Fair analysis of complex issues
Himmat Singh Gill

Rage, Reconciliation and Security: Managing India’s Diversities
B.G.Verghese, Penguin/Viking Pages 266. Rs 495

The moulding of Bharat into modern day India even as its countless diversities continue to buffet the social and moral fabric of the country, form the framework of Varghese’s definitive and comprehensive report card on the six decades of our journey on the road that leads to democracy. Whether all this diversity was really a blessing for a democratic political order that our elders had ordained for us, whether we as a people were educated and broad-minded enough to sustain this kind of governance, and whether Tagore’s dream of an India "where the mind is without fear or insecurity" has been realised to some extent, is of course for the reader to judge based on his own experience and reading of the national sight picture. While the anger has diminished somewhat over the years, the reconciliation and eventual sense of security which each and every citizen of this country irrespective of his caste, religion, culture or language should have attained by now seems to be still alluding us in large measure.

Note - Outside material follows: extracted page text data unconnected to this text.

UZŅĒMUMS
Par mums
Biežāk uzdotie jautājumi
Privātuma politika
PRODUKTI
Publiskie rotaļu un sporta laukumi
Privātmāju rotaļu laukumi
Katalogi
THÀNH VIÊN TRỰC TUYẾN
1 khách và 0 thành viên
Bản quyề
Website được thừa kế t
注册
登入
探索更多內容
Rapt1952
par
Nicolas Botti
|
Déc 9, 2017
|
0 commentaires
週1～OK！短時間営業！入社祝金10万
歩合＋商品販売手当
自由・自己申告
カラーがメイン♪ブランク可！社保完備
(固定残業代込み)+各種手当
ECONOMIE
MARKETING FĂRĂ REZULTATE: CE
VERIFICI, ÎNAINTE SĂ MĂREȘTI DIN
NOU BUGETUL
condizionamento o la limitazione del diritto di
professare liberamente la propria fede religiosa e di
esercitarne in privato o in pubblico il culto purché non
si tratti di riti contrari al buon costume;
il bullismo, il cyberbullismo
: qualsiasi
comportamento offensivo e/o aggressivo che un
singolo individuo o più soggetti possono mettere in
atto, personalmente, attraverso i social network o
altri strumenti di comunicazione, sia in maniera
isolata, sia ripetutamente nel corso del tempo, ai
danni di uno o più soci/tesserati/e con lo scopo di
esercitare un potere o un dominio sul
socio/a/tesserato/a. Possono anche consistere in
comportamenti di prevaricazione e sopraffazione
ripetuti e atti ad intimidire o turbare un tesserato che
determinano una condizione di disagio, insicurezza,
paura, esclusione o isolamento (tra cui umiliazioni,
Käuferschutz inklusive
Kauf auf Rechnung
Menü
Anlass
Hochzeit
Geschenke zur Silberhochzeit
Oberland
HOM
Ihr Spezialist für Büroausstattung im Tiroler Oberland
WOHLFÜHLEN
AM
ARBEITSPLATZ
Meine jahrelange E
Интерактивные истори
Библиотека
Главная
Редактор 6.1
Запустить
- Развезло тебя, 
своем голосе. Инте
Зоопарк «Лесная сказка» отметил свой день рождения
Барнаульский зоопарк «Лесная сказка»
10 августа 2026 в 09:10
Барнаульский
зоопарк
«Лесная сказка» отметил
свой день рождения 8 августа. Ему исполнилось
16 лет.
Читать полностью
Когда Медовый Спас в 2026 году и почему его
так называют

The government’s efforts at restoring the lost linkages in the north east and its Northeast Vision 2020 can only succeed once there is internal and external security in the region, and Verghese has rightly pointed this out when he writes, "This calls for fashioning a border policy as much as settling outstanding boundary disputes with China and Bangladesh". The complicated Naga issue, where our interlocutors are still groping about, the hit and run insurgency in Tripura or the ever simmering ULFA unrest, all events that one witnessed at close range while in service are headaches that may outlive the settling of our boundaries with foreign powers in this poorly surface- connected frontier of the country. And while Verghese has given much weight to the ‘Look East’ policy that the government is spending liberally on, possibly a similar ‘Look West’ doctrine where states like J&K, Punjab and Rajasthan are similarly financially assisted by the Centre to progress materially, could pay our policy planners rich dividends. On the question of community and culture an issue that Verghese has handled admirably with utmost deliberation and a sense of fairness, many burning topics have been examined and viable suggestions for improvement offered. On Hinduism he opines: "It too is in need of reform to end outworn and ritualistic practice and caste oppression". On the question of religious minorities, Verghese has this to say: "To describe 140 million Indian Muslims, possibly the second largest concentration of Islamic followers anywhere in the world, as a minority, is to strain meaning".

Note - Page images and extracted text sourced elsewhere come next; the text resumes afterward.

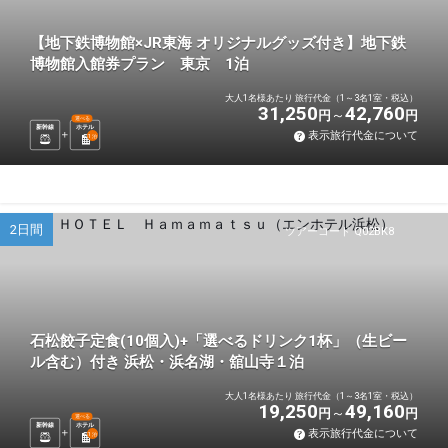
【地下鉄博物館×JR東海 オリジナルグッズ付き】地下鉄
博物館入館券プラン 東京 1泊
大人1名様あたり 旅行代金（1～3名1室・税込）
31,250
42,760
円
円
選べる
新幹線
ホテル
表示旅行代金について
1
泊
2日間
ツアーコード Q02BK8
石松餃子定食(10個入)+「選べるドリンク1杯」（生ビー
ル含む）付き 浜松・浜名湖・舘山寺１泊
大人1名様あたり 旅行代金（1～3名1室・税込）
19,250
49,160
円
円
選べる
新幹線
ホテル
表示旅行代金について
1
泊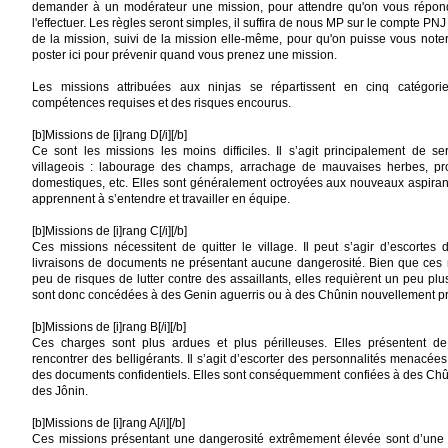
demander à un modérateur une mission, pour attendre qu'on vous répon
l'effectuer. Les règles seront simples, il suffira de nous MP sur le compte PNJ
de la mission, suivi de la mission elle-même, pour qu'on puisse vous noter
poster ici pour prévenir quand vous prenez une mission.
Les missions attribuées aux ninjas se répartissent en cinq catégori
compétences requises et des risques encourus.
[b]Missions de [i]rang D[/i][/b]
Ce sont les missions les moins difficiles. Il s’agit principalement de s
villageois : labourage des champs, arrachage de mauvaises herbes, 
domestiques, etc. Elles sont généralement octroyées aux nouveaux aspirants
apprennent à s’entendre et travailler en équipe.
[b]Missions de [i]rang C[/i][/b]
Ces missions nécessitent de quitter le village. Il peut s’agir d’escorte
livraisons de documents ne présentant aucune dangerosité. Bien que ces
peu de risques de lutter contre des assaillants, elles requièrent un peu plu
sont donc concédées à des Genin aguerris ou à des Chûnin nouvellement p
[b]Missions de [i]rang B[/i][/b]
Ces charges sont plus ardues et plus périlleuses. Elles présentent d
rencontrer des belligérants. Il s’agit d’escorter des personnalités menacées
des documents confidentiels. Elles sont conséquemment confiées à des Ch
des Jônin.
[b]Missions de [i]rang A[/i][/b]
Ces missions présentant une dangerosité extrêmement élevée sont d’une 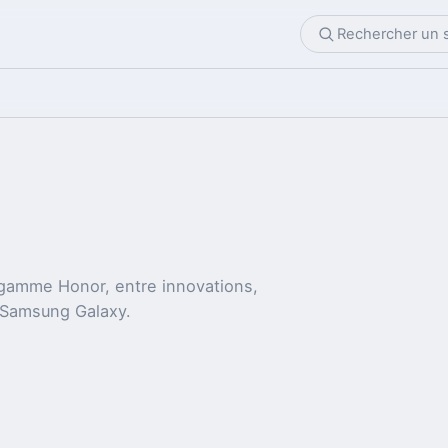
a gamme Honor, entre innovations,
 Samsung Galaxy.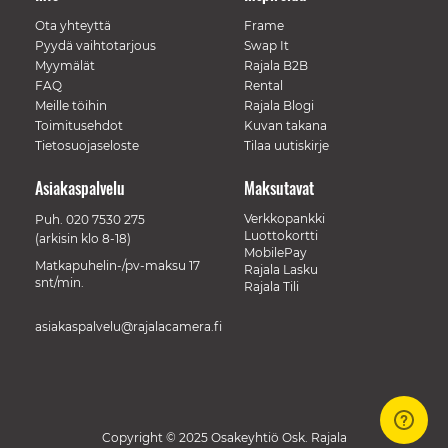
Ota yhteyttä
Frame
Pyydä vaihtotarjous
Swap It
Myymälät
Rajala B2B
FAQ
Rental
Meille töihin
Rajala Blogi
Toimitusehdot
Kuvan takana
Tietosuojaseloste
Tilaa uutiskirje
Asiakaspalvelu
Maksutavat
Verkkopankki
Puh.
020 7530 275
Luottokortti
(arkisin klo 8-18)
MobilePay
Matkapuhelin-/pv-maksu 17
Rajala Lasku
snt/min.
Rajala Tili
asiakaspalvelu@rajalacamera.fi
Copyright © 2025 Osakeyhtiö Osk. Rajala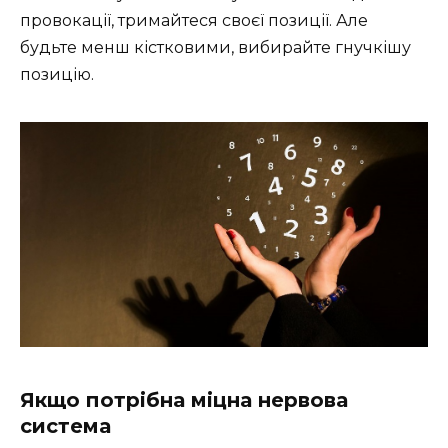
провокації, тримайтеся своєї позиції. Але
будьте менш кістковими, вибирайте гнучкішу
позицію.
Якщо потрібна міцна нервова
система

On conversions he makes the point, "Regrettably, the Church has been unable to shake off caste and has in some ways been instrumental in upholding it by petitioning for continuing reservations for SC Christians, a contradiction in terms".

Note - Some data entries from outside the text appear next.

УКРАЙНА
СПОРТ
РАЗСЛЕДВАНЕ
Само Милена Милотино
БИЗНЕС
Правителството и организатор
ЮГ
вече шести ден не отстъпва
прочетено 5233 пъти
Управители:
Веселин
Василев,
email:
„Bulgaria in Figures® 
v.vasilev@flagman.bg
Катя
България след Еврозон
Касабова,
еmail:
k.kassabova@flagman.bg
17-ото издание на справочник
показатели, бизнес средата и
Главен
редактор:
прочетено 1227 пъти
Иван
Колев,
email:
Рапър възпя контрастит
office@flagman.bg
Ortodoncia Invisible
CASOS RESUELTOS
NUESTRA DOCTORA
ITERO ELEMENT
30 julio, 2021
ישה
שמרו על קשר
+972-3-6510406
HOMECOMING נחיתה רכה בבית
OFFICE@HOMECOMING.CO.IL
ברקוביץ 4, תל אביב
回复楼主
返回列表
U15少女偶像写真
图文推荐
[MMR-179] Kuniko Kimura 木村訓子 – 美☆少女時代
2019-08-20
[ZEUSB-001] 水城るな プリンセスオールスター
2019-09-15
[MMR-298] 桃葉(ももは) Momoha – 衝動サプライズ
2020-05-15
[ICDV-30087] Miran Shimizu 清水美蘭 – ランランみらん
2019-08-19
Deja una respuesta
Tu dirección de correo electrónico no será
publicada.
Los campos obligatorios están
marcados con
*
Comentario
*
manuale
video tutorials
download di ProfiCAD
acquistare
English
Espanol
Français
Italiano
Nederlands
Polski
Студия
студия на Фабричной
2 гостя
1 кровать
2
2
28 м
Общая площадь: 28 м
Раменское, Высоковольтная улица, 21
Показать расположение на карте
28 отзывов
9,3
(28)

On the question of the importance given to Urdu language in present day India Verghese echoes this reviewer’s own experience in the national Sahitya Akademi over recent years, "It (Urdu) is in every sense an Indian tongue, spoken by Hindus, Muslims, Sikhs, Jains and others alike, and not a ‘Muslim’ language per se as it was perceived to be through communally –tinted lenses. The language has declined".

Language continues to divide Indians as it happened in the case of the Punjab bifurcation in 1966 where much of its Punjabi speaking population declared Hindi and not Punjabi as their mother tongue.

Verghese also homes on to ‘homeland security’ (post 9/11 the Americans have set up this kind of organization) for the ordinary Indians, who in my view will continue to suffer because of an indifferent police force and tardy dispensation of justice prevailing within the country.

On the plus side technological advances and the spread of education and literacy at the grass root level has certainly made the average Indian conscious of what he has been missing out so far.

All our rights and entitlements have been enshrined in the Fundamental Rights in the Constitution which Verghese calls a ‘very liberal document’, and what now remains is for the State is to be able to enforce these rights expeditiously and without let or hindrance or pressures of any kind.

Verghese is hopeful and sanguine about India’s future and rounds off writing, "Sixty years from Independence is not a long time in the life of a nation. Given half as much time again we could truly make that tryst with destiny". The point, however, is that do we have the time and will the destructive forces that continue to raise their head let all this happen.

A well researched, systematically laid out and bluntly frank book which our politicians and policy planners would do well to read with due diligence and a sense of introspection so that they can remedy matters.